On Friday afternoon, the House of Delegates voted 65-33 in favor of House Bill 2527, giving final approval to its version of the plan.
“We took a major step forward today in our efforts to put the largest injection of funding into the commonwealth’s transportation system in a generation,” McDonnell said in a statement.
On Tuesday, the Senate Finance Committee approved similar legislation, Senate Bill 1446, sponsored by Senator William Wampler, R-Bristol, and Senator Charles Colgan, D-Manassas. The committee voted 12-2 in favor of the bill. SB 1446 is now before the full Senate.
The plan would not only relieve traffic congestion but also create jobs, McDonnell said.
“We have proposed the single largest investment in our transportation system in a generation,” he said.
The governor said he was pleased with what he sees as growing bipartisan support for his plan.
Of the nine Democrats on the Senate committee, seven supported SB 1146. Five Republicans on the panel also voted for the measure.
The two committee members who voted against the proposal were Democrats Mary Margaret Whipple of Arlington and Henry Marsh of Richmond.

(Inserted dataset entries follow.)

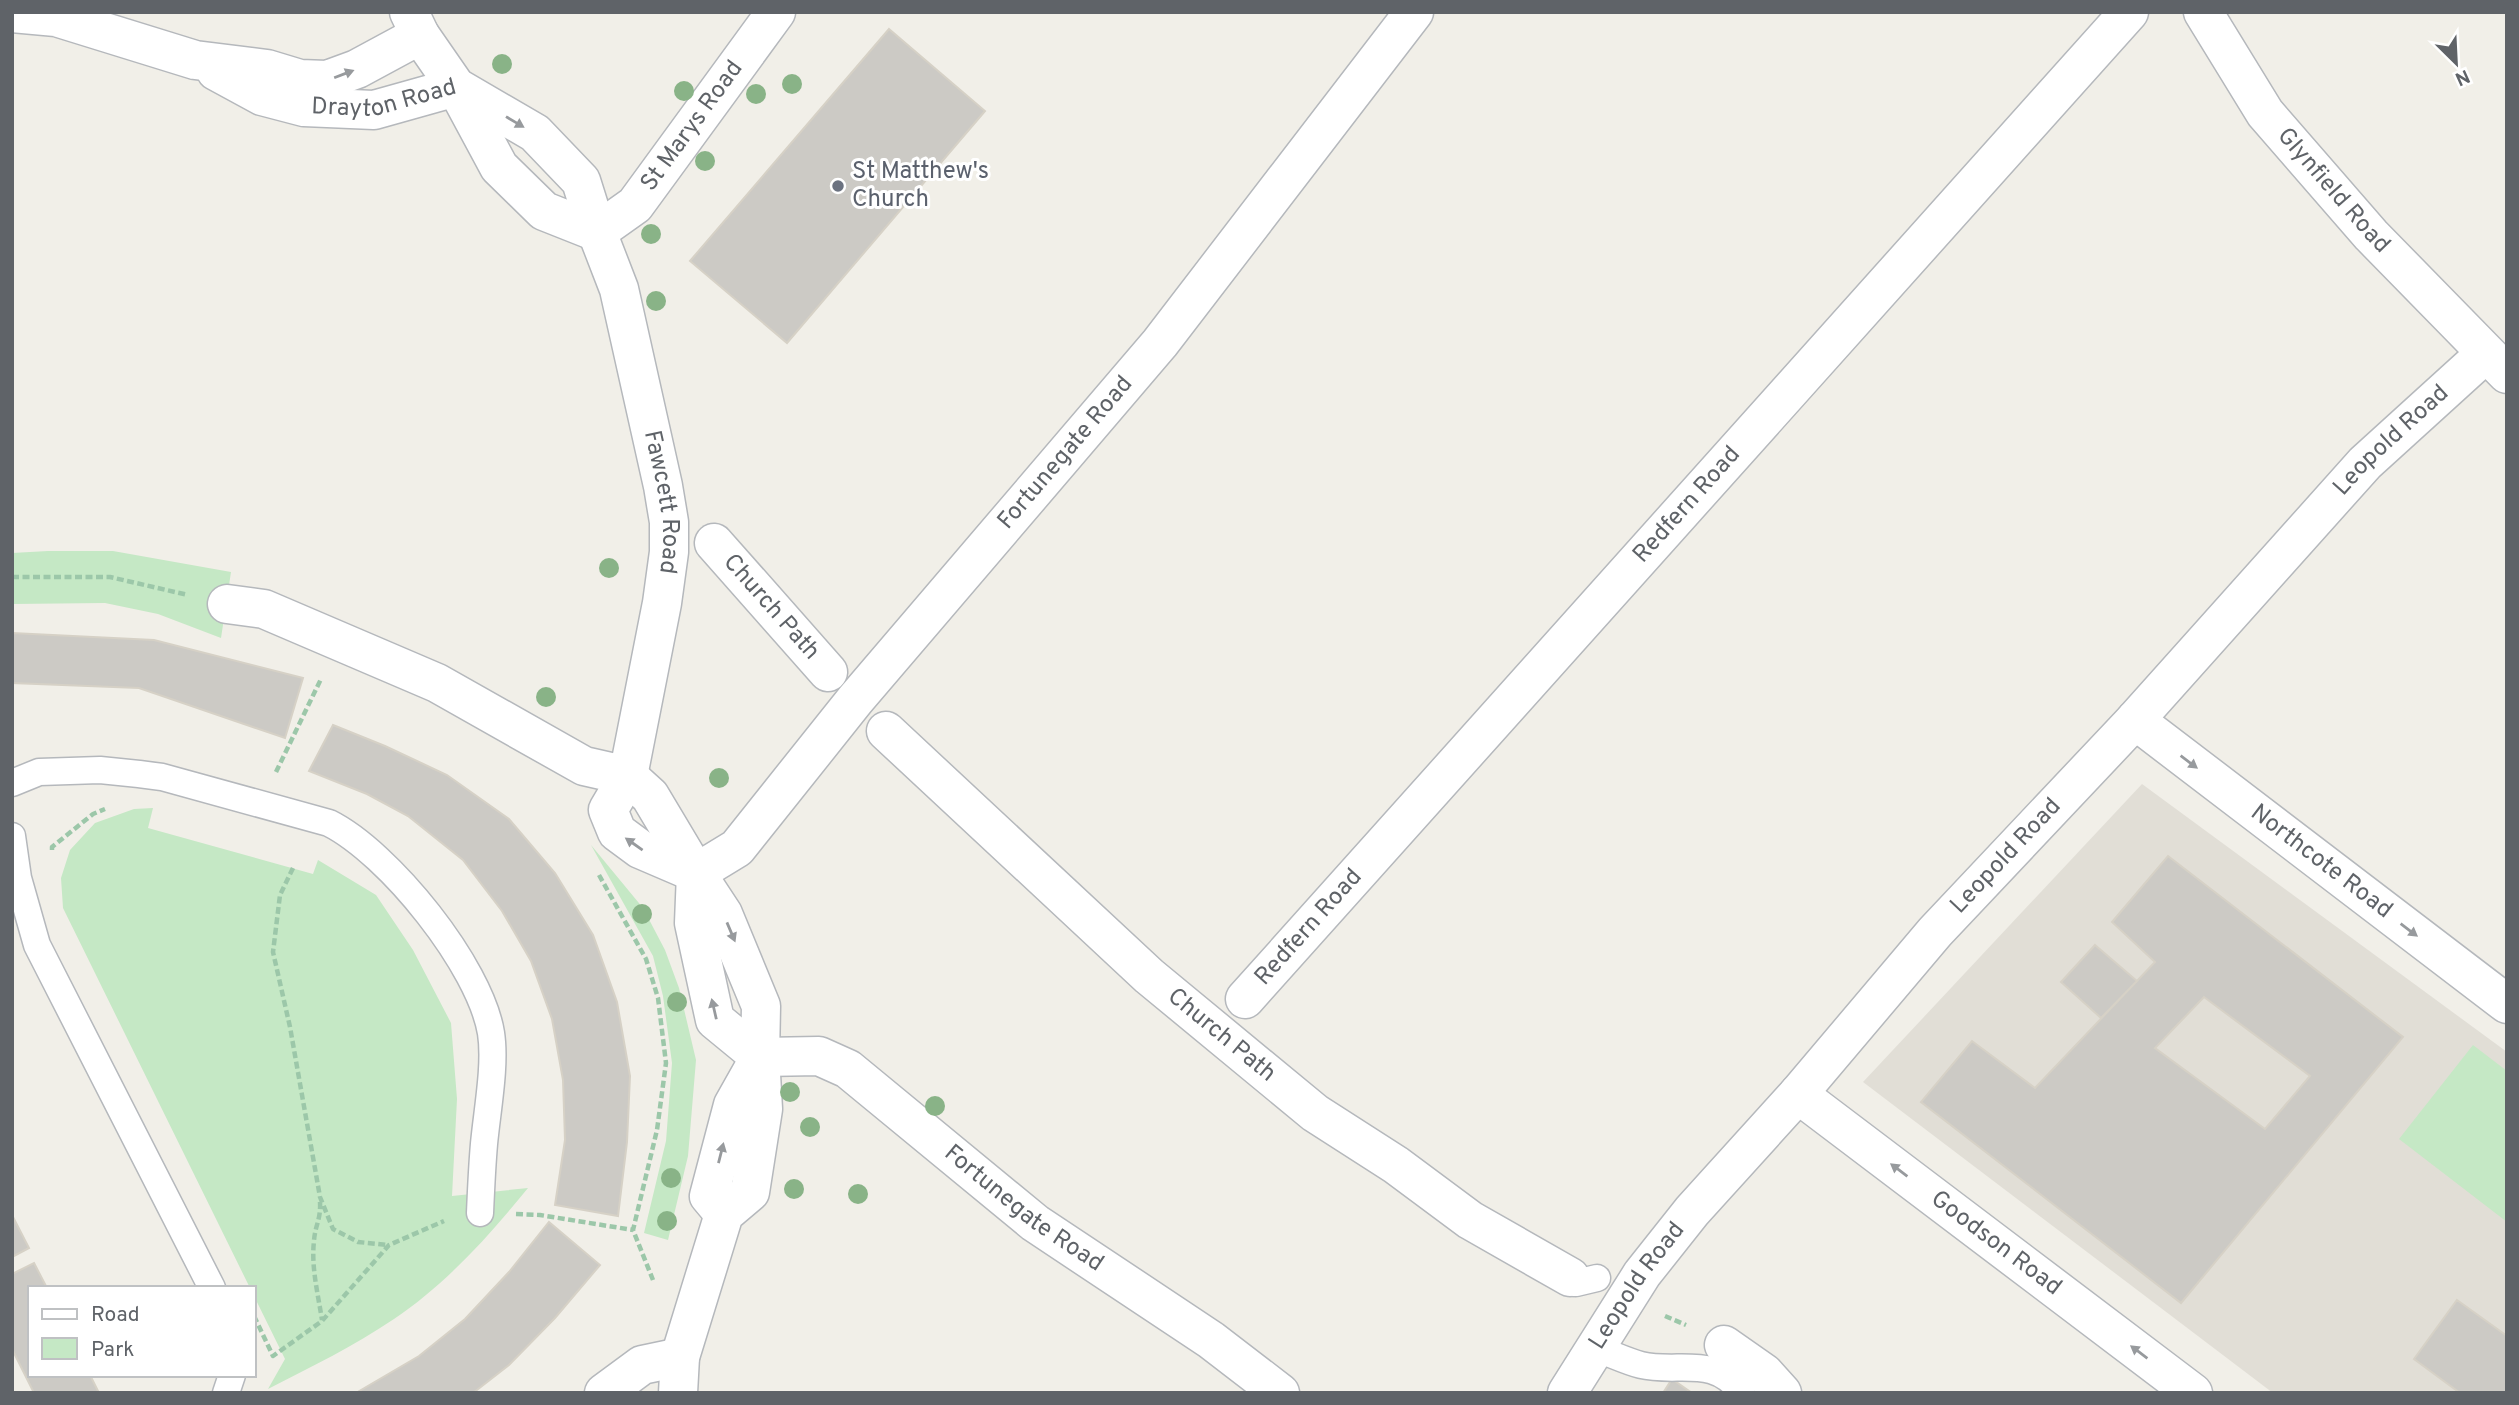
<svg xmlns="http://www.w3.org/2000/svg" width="2519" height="1405" font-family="Overpass,sans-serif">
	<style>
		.education { fill: #e1ded6 }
		.green { fill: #c5e8c5 }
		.building { fill: #cccac5; stroke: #d6d1c6; stroke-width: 2; fill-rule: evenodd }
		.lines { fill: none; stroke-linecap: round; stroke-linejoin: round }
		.service-casing { stroke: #b5b8bc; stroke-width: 29 }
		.pedestrian-casing { stroke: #b5b8bc; stroke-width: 41 }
		.minor-casing { stroke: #b5b8bc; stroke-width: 41 }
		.path { stroke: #9cc7a9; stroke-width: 4.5; stroke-dasharray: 7 3.5; stroke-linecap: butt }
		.service { stroke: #fff; stroke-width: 26 }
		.pedestrian { stroke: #fff; stroke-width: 38 }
		.minor { stroke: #fff; stroke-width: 38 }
		.tree { fill: #89b387 }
		.oneway { fill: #979a9d }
		.worship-dot { fill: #6b7280; stroke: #fff; stroke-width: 2.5 }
		.labels { text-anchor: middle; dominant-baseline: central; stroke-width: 6; stroke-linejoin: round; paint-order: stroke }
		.street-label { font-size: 24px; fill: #5f6368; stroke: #fff }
		.worship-label { font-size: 24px; fill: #5b616d; stroke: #fff; text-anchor: start }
	</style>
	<rect width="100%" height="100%" fill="#f1efe8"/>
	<path class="education" d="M2142,784L2507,1052V1393H2273L1863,1082Z"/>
	<path class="green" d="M48,551H113L231,572L221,638L158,614L105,603L12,604V553Z
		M153,808L148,828L313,874L318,860L376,895L413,950L451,1023L457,1099L452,1196L528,1188C489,1236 446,1284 394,1319C354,1346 311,1367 268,1389L285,1359L254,1296V1288H250L63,908L61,878L70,850L95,823L134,809Z
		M591,845L643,908L665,950L679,988L696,1060L688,1156L668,1240L644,1233L666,1141L672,1063L663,996L653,956Z
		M2473,1045L2507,1071V1222L2399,1139Z"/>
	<path class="building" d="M889,29L985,111L787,343L690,261Z
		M12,633L154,640L303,678L285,738L139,688L12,683Z
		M333,725L385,746L447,775L509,819L555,873L593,935L617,1002L630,1076L627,1142L618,1216L555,1205L565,1140L563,1080L552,1019L531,961L502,911L463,860L408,816L367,794L309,771Z
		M2168,856L2403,1037L2181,1303L1921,1102L1972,1041L2035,1088L2155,962L2112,922ZM2204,997L2310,1076L2265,1129L2155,1048Z
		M2095,945L2137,981L2101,1018L2061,982Z
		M12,1215L29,1248L12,1257Z
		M549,1222L600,1265L555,1318L509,1365L473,1393H356L419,1356L465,1319L509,1272Z
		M34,1263L47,1288H30V1375H90L99,1393H34L12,1349V1274Z
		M2457,1300L2507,1336V1393H2460L2414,1359Z
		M1672,1379L1692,1393H1663Z"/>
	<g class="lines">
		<g class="service-casing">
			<path id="service" d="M12,783L39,772L100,770L139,774L162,777L329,823C389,853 480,966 491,1033C496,1065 487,1111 484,1144C482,1167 481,1190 480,1213
				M12,836L18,878L37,945L212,1288
				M1570,1277L1576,1283L1597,1278
				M1594,1348C1610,1353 1625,1361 1641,1365C1678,1374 1714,1354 1742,1393
				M226,1393L232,1375"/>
		</g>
		<g class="pedestrian-casing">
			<g id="pedestrian">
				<path id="s1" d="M714,543L828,672"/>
				<path id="s2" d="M886,731L1149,976L1315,1113L1396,1165L1470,1220L1570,1277"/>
				<path d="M1724,1345L1764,1373L1782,1393"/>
			</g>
		</g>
		<g class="minor-casing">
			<g id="minor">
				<path id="s3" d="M409,12L420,35L456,87L535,133L581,181L597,232L619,289L663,486L669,522V552L662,603L628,776L608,810L617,832L640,849L696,873"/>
				<path id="s4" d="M2203,12L2265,113L2371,235L2507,374"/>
				<path d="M12,13L56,17L195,60L267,69L300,79L327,80L357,69L420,35"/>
				<path id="s5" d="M216,71L262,96L304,107L374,110L456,87"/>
				<path d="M456,87L499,167L544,211L597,232"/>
				<path id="s6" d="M597,232L635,205L776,12"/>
				<path d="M227,604L264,609L437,683L584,766L628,776L650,796L696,873L723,914L761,1006L760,1057L763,1109L750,1192L724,1214L680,1357L678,1393"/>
				<path id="s7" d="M2135,720L2507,1004"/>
				<path id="s8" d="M696,873L737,848L855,700L1160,343L1414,12"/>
				<path id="s9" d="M696,873L694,923L715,1020L760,1057L819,1056L848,1069L1035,1223L1211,1340L1280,1393"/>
				<path id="s10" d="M1245,999L2129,12"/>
				<path id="s11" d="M1798,1094L2193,1393"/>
				<path d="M724,1214L709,1196L733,1105L760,1057"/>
				<path d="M604,1393L642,1365L680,1357"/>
				<path id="s12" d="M1567,1393L1642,1274L1692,1211L1798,1094L1935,932L2135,720L2365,463L2485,354"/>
			</g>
		</g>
		<path class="path" d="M12,577H110L188,595
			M276,772L321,679
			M52,850V847L93,814L105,809
			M293,868L280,895L273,952L290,1027L320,1197L333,1229L358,1242L388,1245
			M599,875L646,959L658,998L666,1063L657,1130L633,1230L653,1280
			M320,1202C321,1220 315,1225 314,1241C311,1267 318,1294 322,1320
			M516,1214L540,1215L633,1230
			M254,1316L273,1356L322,1321L389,1245L444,1221
			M1665,1316L1686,1325"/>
		<use href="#service" class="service"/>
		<use href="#pedestrian" class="pedestrian"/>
		<use href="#minor" class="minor"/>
	</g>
	<g class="tree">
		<circle cx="502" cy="64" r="10"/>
		<circle cx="792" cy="84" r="10"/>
		<circle cx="684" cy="91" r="10"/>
		<circle cx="756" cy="94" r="10"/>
		<circle cx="705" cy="161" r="10"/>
		<circle cx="651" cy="234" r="10"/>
		<circle cx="656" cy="301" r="10"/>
		<circle cx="609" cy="568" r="10"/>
		<circle cx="546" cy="697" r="10"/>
		<circle cx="719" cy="778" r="10"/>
		<circle cx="642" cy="914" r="10"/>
		<circle cx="677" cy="1002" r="10"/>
		<circle cx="790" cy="1092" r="10"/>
		<circle cx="935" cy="1106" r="10"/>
		<circle cx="810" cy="1127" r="10"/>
		<circle cx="671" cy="1178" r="10"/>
		<circle cx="794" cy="1189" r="10"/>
		<circle cx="858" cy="1194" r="10"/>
		<circle cx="667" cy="1221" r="10"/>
	</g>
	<defs><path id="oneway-solid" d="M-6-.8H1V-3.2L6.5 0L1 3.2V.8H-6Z" transform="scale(1.75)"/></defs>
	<g class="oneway">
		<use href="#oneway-solid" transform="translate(344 74) rotate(-21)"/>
		<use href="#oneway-solid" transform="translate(515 122) rotate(31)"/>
		<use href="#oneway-solid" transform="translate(2189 762) rotate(37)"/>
		<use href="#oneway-solid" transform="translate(634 844) rotate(-145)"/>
		<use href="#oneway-solid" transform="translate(2409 930) rotate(37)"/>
		<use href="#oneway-solid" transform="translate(731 932) rotate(67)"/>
		<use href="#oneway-solid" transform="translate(714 1009) rotate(-103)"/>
		<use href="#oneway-solid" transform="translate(721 1153) rotate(-76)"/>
		<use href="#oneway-solid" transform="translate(1899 1170) rotate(-143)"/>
		<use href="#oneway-solid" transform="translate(2139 1352) rotate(-143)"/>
	</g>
	<circle class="worship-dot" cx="838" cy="186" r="7"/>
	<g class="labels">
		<g class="street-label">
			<text stroke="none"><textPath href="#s5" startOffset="177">Drayton Road</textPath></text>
			<text stroke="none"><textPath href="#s6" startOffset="144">St Marys Road</textPath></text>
			<text stroke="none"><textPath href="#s4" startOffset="222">Glynfield Road</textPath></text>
			<text stroke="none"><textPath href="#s12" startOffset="1262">Leopold Road</textPath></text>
			<text stroke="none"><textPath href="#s8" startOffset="562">Fortunegate Road</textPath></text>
			<text stroke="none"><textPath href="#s3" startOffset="579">Fawcett Road</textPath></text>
			<text stroke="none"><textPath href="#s10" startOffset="663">Redfern Road</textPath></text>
			<text stroke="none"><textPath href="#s1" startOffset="86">Church Path</textPath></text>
			<text stroke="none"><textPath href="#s12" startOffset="695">Leopold Road</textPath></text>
			<text stroke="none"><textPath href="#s7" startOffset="234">Northcote Road</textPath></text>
			<text stroke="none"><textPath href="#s10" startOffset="96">Redfern Road</textPath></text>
			<text stroke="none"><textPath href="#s2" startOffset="453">Church Path</textPath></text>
			<text stroke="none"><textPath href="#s9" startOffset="523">Fortunegate Road</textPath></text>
			<text stroke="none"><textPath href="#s11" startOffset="248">Goodson Road</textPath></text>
			<text stroke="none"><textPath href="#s12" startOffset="128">Leopold Road</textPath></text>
		</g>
		<g class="worship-label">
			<text x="852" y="172">St Matthew's<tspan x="852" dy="28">Church</tspan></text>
		</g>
	</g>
	<rect width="2519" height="1405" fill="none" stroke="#5f6368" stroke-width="28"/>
	<rect x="28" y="1286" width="228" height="91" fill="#ffffff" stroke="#bfc1c3" stroke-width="2"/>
	<rect x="42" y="1309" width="35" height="10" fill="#ffffff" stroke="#bfc1c3" stroke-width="2"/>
	<text x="91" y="1321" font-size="21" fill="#5f6368">Road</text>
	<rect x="42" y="1338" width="35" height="21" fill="#c5e8c5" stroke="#bfc1c3" stroke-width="2"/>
	<text x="91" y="1356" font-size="21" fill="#5f6368">Park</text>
	<g transform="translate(2456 63) rotate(156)" stroke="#ffffff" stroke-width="5" paint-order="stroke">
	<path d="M0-5L12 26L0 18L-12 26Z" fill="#5f6368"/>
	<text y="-10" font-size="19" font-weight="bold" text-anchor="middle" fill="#5f6368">N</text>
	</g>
</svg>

SB 1146 and HB 2527 would fund about $4 billion in transportation projects — with the state borrowing about $3 billion. The projects would include:
- Widening of I-66 in Northern Virginia
- Extension of HOV/HOT Lanes on I95/395
- Work on the Coalfields Expressway in Southwest Virginia
- Widening and improving of multiple sections of Route 58 in southern and western Virginia
- Work on Midtown Tunnel in Norfolk
They are among 16 “mega-transportation projects” in the plan.
McDonnell this week cited a study saying the projects would help stimulate the economy.
Virginia’s economy would expand by $4.1 billion and support about 57,000 more jobs if the 16 mega-projects were completed, according to the study by Stephen Fuller, a professor in George Mason University’s School of Public Policy and director of its Center for Regional Analysis.
“This report recognizes that these types of investments not only impact our quality of life, reduce congestion and make Virginia more attractive to businesses looking to grow in the Commonwealth, but they have a direct impact on our economy and support job growth in these times when Virginia needs it most,” McDonnell said.
But the plan’s critics say it puts the state too deeply in debt. Moreover, the plan would divert money from the state’s general fund, which supports education, law enforcement and other core services, said the House minority leader, Delegate Ward Armstrong, D-Martinsville.
“What we’re doing is robbing schools and taking money away from police officers,” said Armstrong, who voted against the plan.
Locally, Delegate S. Chris Jones, R-Suffolk, voted in favor of the plan. Delegate, William Barlow, D-Smithfield, voted against it. Senator Fred Quayle, R-Suffolk, gave the Senate version of the plan a nod in the Senate Finance Committee.